[Extracted records]
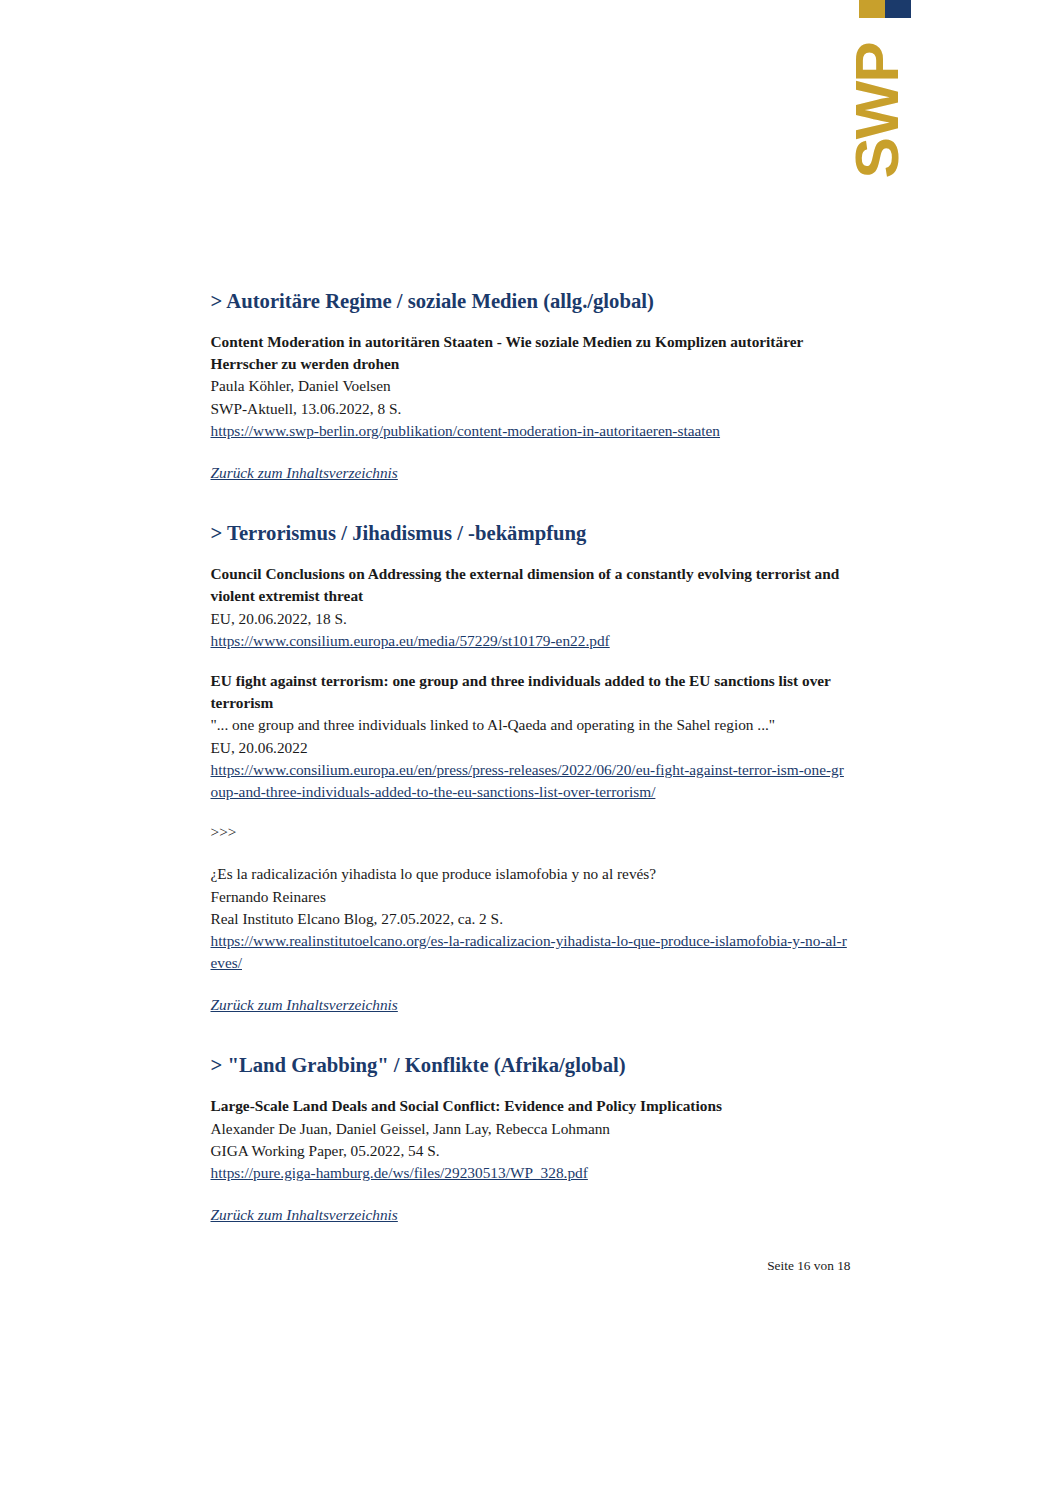SWP
> Autoritäre Regime / soziale Medien (allg./global)
Content Moderation in autoritären Staaten - Wie soziale Medien zu Komplizen autoritärer Herrscher zu werden drohen
Paula Köhler, Daniel Voelsen
SWP-Aktuell, 13.06.2022, 8 S.
https://www.swp-berlin.org/publikation/content-moderation-in-autoritaeren-staaten
Zurück zum Inhaltsverzeichnis
> Terrorismus / Jihadismus / -bekämpfung
Council Conclusions on Addressing the external dimension of a constantly evolving terrorist and violent extremist threat
EU, 20.06.2022, 18 S.
https://www.consilium.europa.eu/media/57229/st10179-en22.pdf
EU fight against terrorism: one group and three individuals added to the EU sanctions list over terrorism
"... one group and three individuals linked to Al-Qaeda and operating in the Sahel region ..."
EU, 20.06.2022
https://www.consilium.europa.eu/en/press/press-releases/2022/06/20/eu-fight-against-terror-ism-one-group-and-three-individuals-added-to-the-eu-sanctions-list-over-terrorism/
>>>
¿Es la radicalización yihadista lo que produce islamofobia y no al revés?
Fernando Reinares
Real Instituto Elcano Blog, 27.05.2022, ca. 2 S.
https://www.realinstitutoelcano.org/es-la-radicalizacion-yihadista-lo-que-produce-islamofobia-y-no-al-reves/
Zurück zum Inhaltsverzeichnis
> "Land Grabbing" / Konflikte (Afrika/global)
Large-Scale Land Deals and Social Conflict: Evidence and Policy Implications
Alexander De Juan, Daniel Geissel, Jann Lay, Rebecca Lohmann
GIGA Working Paper, 05.2022, 54 S.
https://pure.giga-hamburg.de/ws/files/29230513/WP_328.pdf
Zurück zum Inhaltsverzeichnis
Seite 16 von 18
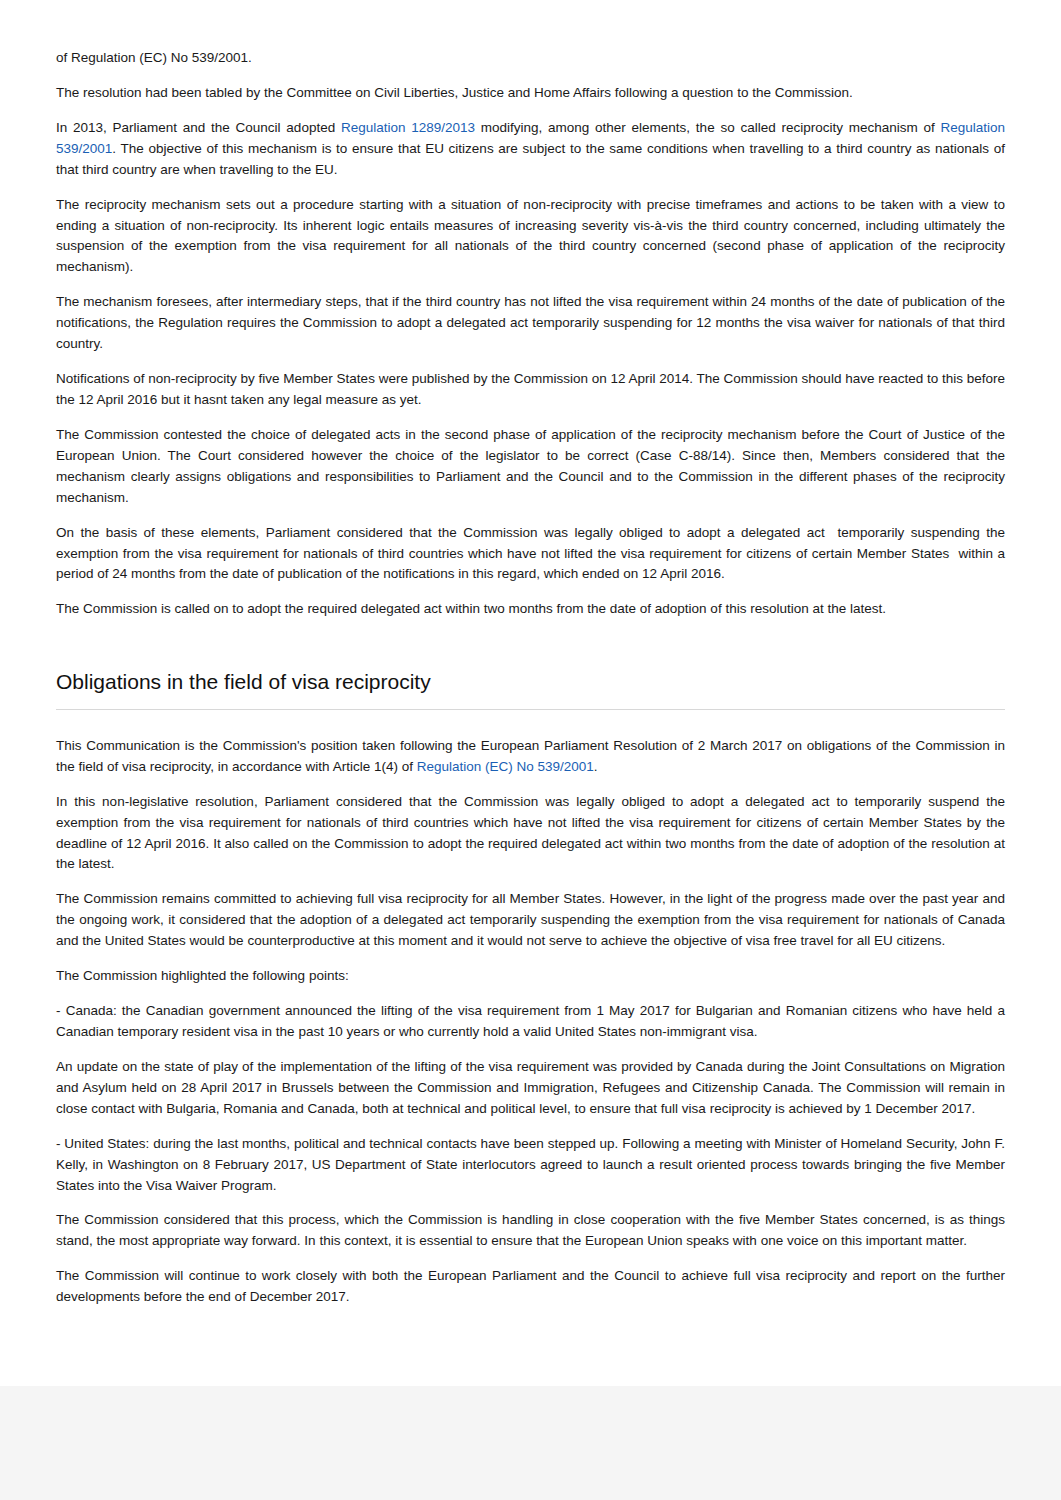of Regulation (EC) No 539/2001.
The resolution had been tabled by the Committee on Civil Liberties, Justice and Home Affairs following a question to the Commission.
In 2013, Parliament and the Council adopted Regulation 1289/2013 modifying, among other elements, the so called reciprocity mechanism of Regulation 539/2001. The objective of this mechanism is to ensure that EU citizens are subject to the same conditions when travelling to a third country as nationals of that third country are when travelling to the EU.
The reciprocity mechanism sets out a procedure starting with a situation of non-reciprocity with precise timeframes and actions to be taken with a view to ending a situation of non-reciprocity. Its inherent logic entails measures of increasing severity vis-à-vis the third country concerned, including ultimately the suspension of the exemption from the visa requirement for all nationals of the third country concerned (second phase of application of the reciprocity mechanism).
The mechanism foresees, after intermediary steps, that if the third country has not lifted the visa requirement within 24 months of the date of publication of the notifications, the Regulation requires the Commission to adopt a delegated act temporarily suspending for 12 months the visa waiver for nationals of that third country.
Notifications of non-reciprocity by five Member States were published by the Commission on 12 April 2014. The Commission should have reacted to this before the 12 April 2016 but it hasnt taken any legal measure as yet.
The Commission contested the choice of delegated acts in the second phase of application of the reciprocity mechanism before the Court of Justice of the European Union. The Court considered however the choice of the legislator to be correct (Case C-88/14). Since then, Members considered that the mechanism clearly assigns obligations and responsibilities to Parliament and the Council and to the Commission in the different phases of the reciprocity mechanism.
On the basis of these elements, Parliament considered that the Commission was legally obliged to adopt a delegated act temporarily suspending the exemption from the visa requirement for nationals of third countries which have not lifted the visa requirement for citizens of certain Member States within a period of 24 months from the date of publication of the notifications in this regard, which ended on 12 April 2016.
The Commission is called on to adopt the required delegated act within two months from the date of adoption of this resolution at the latest.
Obligations in the field of visa reciprocity
This Communication is the Commission's position taken following the European Parliament Resolution of 2 March 2017 on obligations of the Commission in the field of visa reciprocity, in accordance with Article 1(4) of Regulation (EC) No 539/2001.
In this non-legislative resolution, Parliament considered that the Commission was legally obliged to adopt a delegated act to temporarily suspend the exemption from the visa requirement for nationals of third countries which have not lifted the visa requirement for citizens of certain Member States by the deadline of 12 April 2016. It also called on the Commission to adopt the required delegated act within two months from the date of adoption of the resolution at the latest.
The Commission remains committed to achieving full visa reciprocity for all Member States. However, in the light of the progress made over the past year and the ongoing work, it considered that the adoption of a delegated act temporarily suspending the exemption from the visa requirement for nationals of Canada and the United States would be counterproductive at this moment and it would not serve to achieve the objective of visa free travel for all EU citizens.
The Commission highlighted the following points:
- Canada: the Canadian government announced the lifting of the visa requirement from 1 May 2017 for Bulgarian and Romanian citizens who have held a Canadian temporary resident visa in the past 10 years or who currently hold a valid United States non-immigrant visa.
An update on the state of play of the implementation of the lifting of the visa requirement was provided by Canada during the Joint Consultations on Migration and Asylum held on 28 April 2017 in Brussels between the Commission and Immigration, Refugees and Citizenship Canada. The Commission will remain in close contact with Bulgaria, Romania and Canada, both at technical and political level, to ensure that full visa reciprocity is achieved by 1 December 2017.
- United States: during the last months, political and technical contacts have been stepped up. Following a meeting with Minister of Homeland Security, John F. Kelly, in Washington on 8 February 2017, US Department of State interlocutors agreed to launch a result oriented process towards bringing the five Member States into the Visa Waiver Program.
The Commission considered that this process, which the Commission is handling in close cooperation with the five Member States concerned, is as things stand, the most appropriate way forward. In this context, it is essential to ensure that the European Union speaks with one voice on this important matter.
The Commission will continue to work closely with both the European Parliament and the Council to achieve full visa reciprocity and report on the further developments before the end of December 2017.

* _Action item_: From the data, list each line in which the string "lifting" appears.

* _Task result_:
- Canada: the Canadian government announced the lifting of the visa requirement from 1 May 2017 for Bulgarian and Romanian citizens who have held a Canadian temporary resident visa in the past 10 years or who currently hold a valid United States non-immigrant visa.
An update on the state of play of the implementation of the lifting of the visa requirement was provided by Canada during the Joint Consultations on Migration and Asylum held on 28 April 2017 in Brussels between the Commission and Immigration, Refugees and Citizenship Canada. The Commission will remain in close contact with Bulgaria, Romania and Canada, both at technical and political level, to ensure that full visa reciprocity is achieved by 1 December 2017.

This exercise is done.